Nokia used to be the largest smartphone manufacturer in the world just 8 years ago. Then suddenly everything changed, we could say overnight by a few questionable moves of the board and Nokia’s ex-CEO Stephen Elop. Everybody has its theory of what happened, and there were many posts, articles, videos, and documentaries trying to explain the end of Nokia, or its great Devices and Services division, and the transformation to what it is today. There were also two books written, Operatio Elop by journalists that were interviewing ex-Nokians, and by Risto Silasmaa, the soon the be the ex- Chair of Nokia’s board. While both books were based on facts, the latter one could be a personal testimony to great business success or coverup for the destruction of Nokia.

Well, Russian journalist, to some an ex-spy, sometimes controversial, Eldar Murtazin gave his review of Silasmaa’s testimony after seeing the book on shelves in Russia. Eldar might have had some rather strange prophecies about Nokia, but he sure followed it a long time to have a right to write his view on the situation that Silasmaa is writing in his book. According to Eldar, Silasmaa is just trying to cover for the mistakes of two different business strategies, fight for the rule over a company between Olila and him, duels of egos, and so on. The article posted on mobile-review.com is written in Russian, but with a little magic of Google Translate, you can read it in English and see how Eldar’s thoughts fit the whole story od Nokia’s demise.

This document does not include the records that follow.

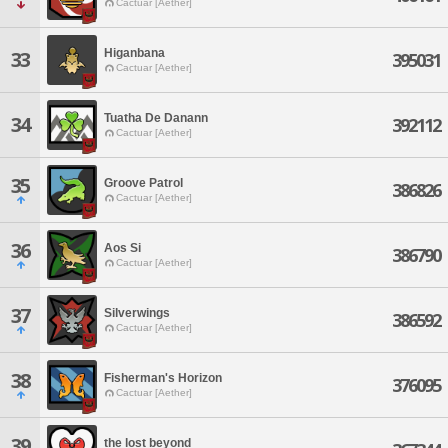
Cactuar [Aether]
Higanbana
33
395031
Cactuar [Aether]
Tuatha De Danann
34
392112
Cactuar [Aether]
35
Groove Patrol
386826
Cactuar [Aether]
36
Aos Si
386790
Cactuar [Aether]
37
Silverwings
386592
Cactuar [Aether]
38
Fisherman's Horizon
376095
Cactuar [Aether]
39
the lost beyond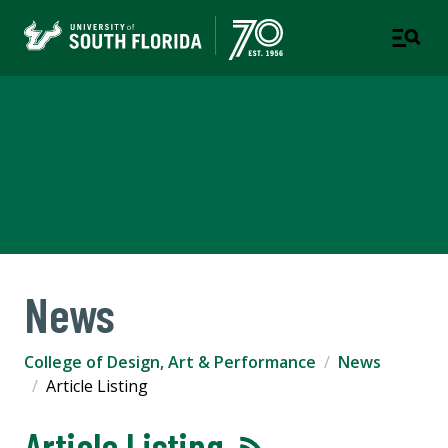
College of Design, Art &
Performance
UNIVERSITY OF SOUTH FLORIDA
News
College of Design, Art & Performance
News
Article Listing
Article Listing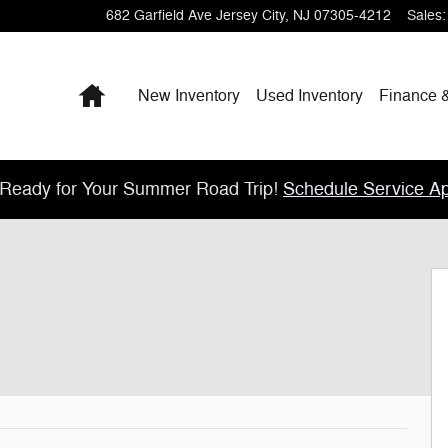
682 Garfield Ave
Jersey City
,
NJ
07305-4212
Sales
:
Home
New Inventory
Used Inventory
Finance 
 Ready for Your Summer Road Trip!
Schedule Service A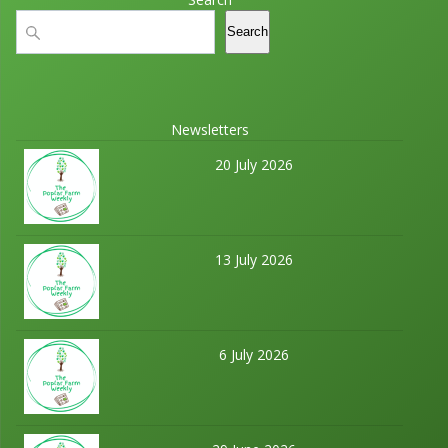
Search
Search
Newsletters
20 July 2026
13 July 2026
6 July 2026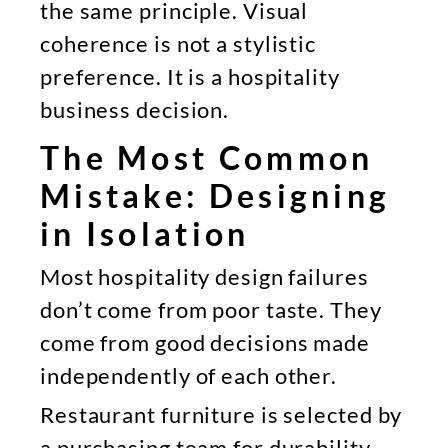
the same principle. Visual
coherence is not a stylistic
preference. It is a hospitality
business decision.
The Most Common
Mistake: Designing
in Isolation
Most hospitality design failures
don’t come from poor taste. They
come from good decisions made
independently of each other.
Restaurant furniture is selected by
a purchasing team for durability.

According to Eldar, Nokia is now unstable because of the bad decisions made by Silasmaa who was one of the leaders of Nokia back in the days of Symbian shutdown and transfer to Windows Phone.
To me, Eldar has a few points, but you can’t just blame one side. A lot of things were happening in the Nokia, fight for the rule, fights of egos, duels of different business strategies, the will of new CEO to completely rule his company, but one thing is true. If Burning Memo newer existed, Symbian would have lived enough for Nokia to slowly transition to new OS alternatives, and Nokia would still be in the top 5 mobile phone manufacturers in the world. If Nokia stayed a manufacturer and just made great hardware and software, it doesn’t matter what would be the OS. MeeGo was just as good as Android back then, and Nokia could have made Android, MeeGo, Symbian, and Windows Phones.
I do recommend reading the post at mobile-reviews.com since it can offer you another perspective of what happened with Nokia.